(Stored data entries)
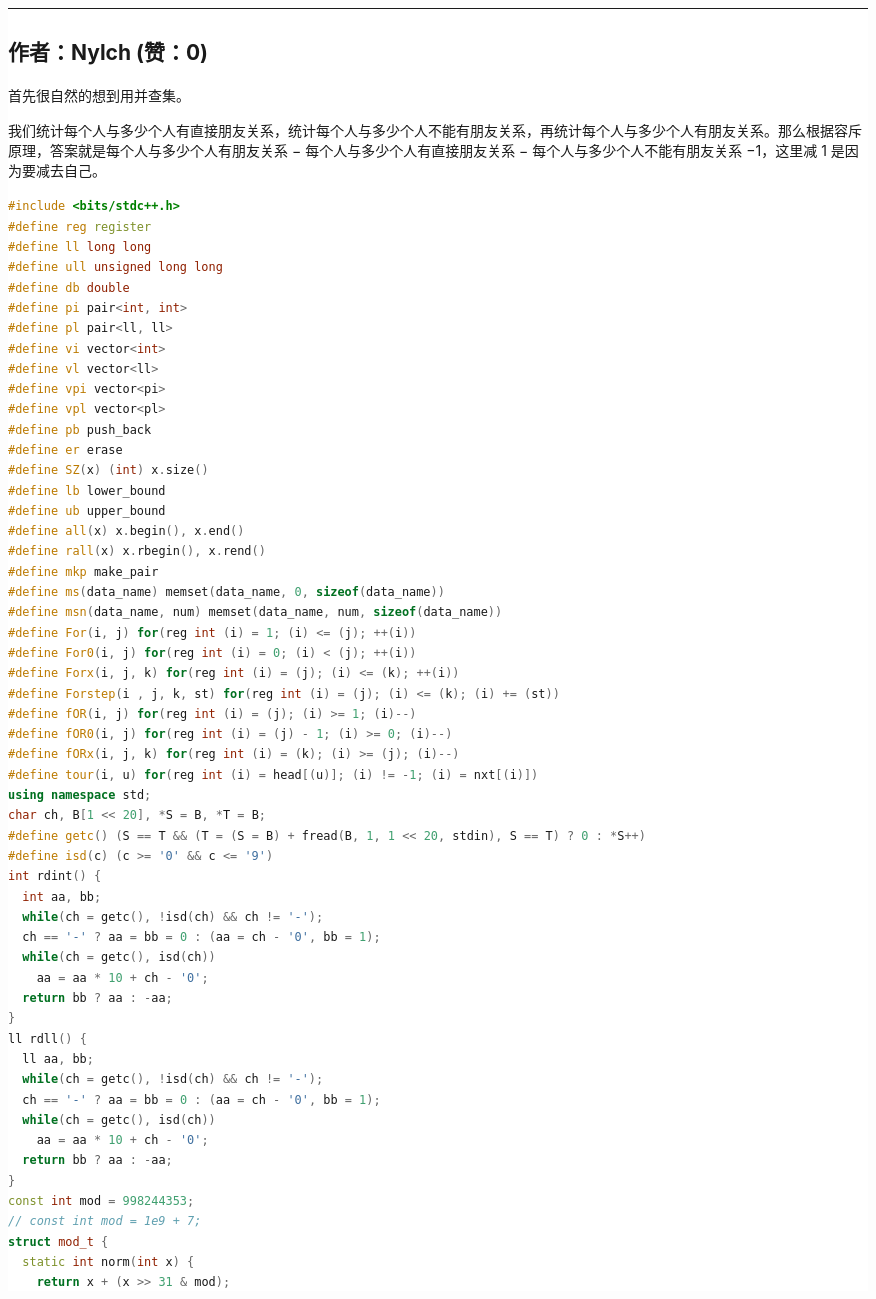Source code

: 
---

## 作者：Nylch (赞：0)

首先很自然的想到用并查集。

我们统计每个人与多少个人有直接朋友关系，统计每个人与多少个人不能有朋友关系，再统计每个人与多少个人有朋友关系。那么根据容斥原理，答案就是每个人与多少个人有朋友关系 $-$ 每个人与多少个人有直接朋友关系 $-$ 每个人与多少个人不能有朋友关系 $-1$，这里减 $1$ 是因为要减去自己。

```cpp
#include <bits/stdc++.h>
#define reg register
#define ll long long
#define ull unsigned long long
#define db double
#define pi pair<int, int>
#define pl pair<ll, ll>
#define vi vector<int>
#define vl vector<ll>
#define vpi vector<pi>
#define vpl vector<pl>
#define pb push_back
#define er erase
#define SZ(x) (int) x.size()
#define lb lower_bound
#define ub upper_bound
#define all(x) x.begin(), x.end()
#define rall(x) x.rbegin(), x.rend()
#define mkp make_pair
#define ms(data_name) memset(data_name, 0, sizeof(data_name))
#define msn(data_name, num) memset(data_name, num, sizeof(data_name))
#define For(i, j) for(reg int (i) = 1; (i) <= (j); ++(i))
#define For0(i, j) for(reg int (i) = 0; (i) < (j); ++(i))
#define Forx(i, j, k) for(reg int (i) = (j); (i) <= (k); ++(i))
#define Forstep(i , j, k, st) for(reg int (i) = (j); (i) <= (k); (i) += (st))
#define fOR(i, j) for(reg int (i) = (j); (i) >= 1; (i)--)
#define fOR0(i, j) for(reg int (i) = (j) - 1; (i) >= 0; (i)--)
#define fORx(i, j, k) for(reg int (i) = (k); (i) >= (j); (i)--)
#define tour(i, u) for(reg int (i) = head[(u)]; (i) != -1; (i) = nxt[(i)])
using namespace std;
char ch, B[1 << 20], *S = B, *T = B;
#define getc() (S == T && (T = (S = B) + fread(B, 1, 1 << 20, stdin), S == T) ? 0 : *S++)
#define isd(c) (c >= '0' && c <= '9')
int rdint() {
  int aa, bb;
  while(ch = getc(), !isd(ch) && ch != '-');
  ch == '-' ? aa = bb = 0 : (aa = ch - '0', bb = 1);
  while(ch = getc(), isd(ch))
    aa = aa * 10 + ch - '0';
  return bb ? aa : -aa;
}
ll rdll() {
  ll aa, bb;
  while(ch = getc(), !isd(ch) && ch != '-');
  ch == '-' ? aa = bb = 0 : (aa = ch - '0', bb = 1);
  while(ch = getc(), isd(ch))
    aa = aa * 10 + ch - '0';
  return bb ? aa : -aa;
}
const int mod = 998244353;
// const int mod = 1e9 + 7;
struct mod_t {
  static int norm(int x) {
    return x + (x >> 31 & mod);
```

EXERCISE: The response should repeat each record precisely and contain no pictures.

RESULT OF THIS TASK:
Source code

: 
---

## 作者：Nylch (赞：0)

首先很自然的想到用并查集。

我们统计每个人与多少个人有直接朋友关系，统计每个人与多少个人不能有朋友关系，再统计每个人与多少个人有朋友关系。那么根据容斥原理，答案就是每个人与多少个人有朋友关系 $-$ 每个人与多少个人有直接朋友关系 $-$ 每个人与多少个人不能有朋友关系 $-1$，这里减 $1$ 是因为要减去自己。

```cpp
#include <bits/stdc++.h>
#define reg register
#define ll long long
#define ull unsigned long long
#define db double
#define pi pair<int, int>
#define pl pair<ll, ll>
#define vi vector<int>
#define vl vector<ll>
#define vpi vector<pi>
#define vpl vector<pl>
#define pb push_back
#define er erase
#define SZ(x) (int) x.size()
#define lb lower_bound
#define ub upper_bound
#define all(x) x.begin(), x.end()
#define rall(x) x.rbegin(), x.rend()
#define mkp make_pair
#define ms(data_name) memset(data_name, 0, sizeof(data_name))
#define msn(data_name, num) memset(data_name, num, sizeof(data_name))
#define For(i, j) for(reg int (i) = 1; (i) <= (j); ++(i))
#define For0(i, j) for(reg int (i) = 0; (i) < (j); ++(i))
#define Forx(i, j, k) for(reg int (i) = (j); (i) <= (k); ++(i))
#define Forstep(i , j, k, st) for(reg int (i) = (j); (i) <= (k); (i) += (st))
#define fOR(i, j) for(reg int (i) = (j); (i) >= 1; (i)--)
#define fOR0(i, j) for(reg int (i) = (j) - 1; (i) >= 0; (i)--)
#define fORx(i, j, k) for(reg int (i) = (k); (i) >= (j); (i)--)
#define tour(i, u) for(reg int (i) = head[(u)]; (i) != -1; (i) = nxt[(i)])
using namespace std;
char ch, B[1 << 20], *S = B, *T = B;
#define getc() (S == T && (T = (S = B) + fread(B, 1, 1 << 20, stdin), S == T) ? 0 : *S++)
#define isd(c) (c >= '0' && c <= '9')
int rdint() {
  int aa, bb;
  while(ch = getc(), !isd(ch) && ch != '-');
  ch == '-' ? aa = bb = 0 : (aa = ch - '0', bb = 1);
  while(ch = getc(), isd(ch))
    aa = aa * 10 + ch - '0';
  return bb ? aa : -aa;
}
ll rdll() {
  ll aa, bb;
  while(ch = getc(), !isd(ch) && ch != '-');
  ch == '-' ? aa = bb = 0 : (aa = ch - '0', bb = 1);
  while(ch = getc(), isd(ch))
    aa = aa * 10 + ch - '0';
  return bb ? aa : -aa;
}
const int mod = 998244353;
// const int mod = 1e9 + 7;
struct mod_t {
  static int norm(int x) {
    return x + (x >> 31 & mod);
```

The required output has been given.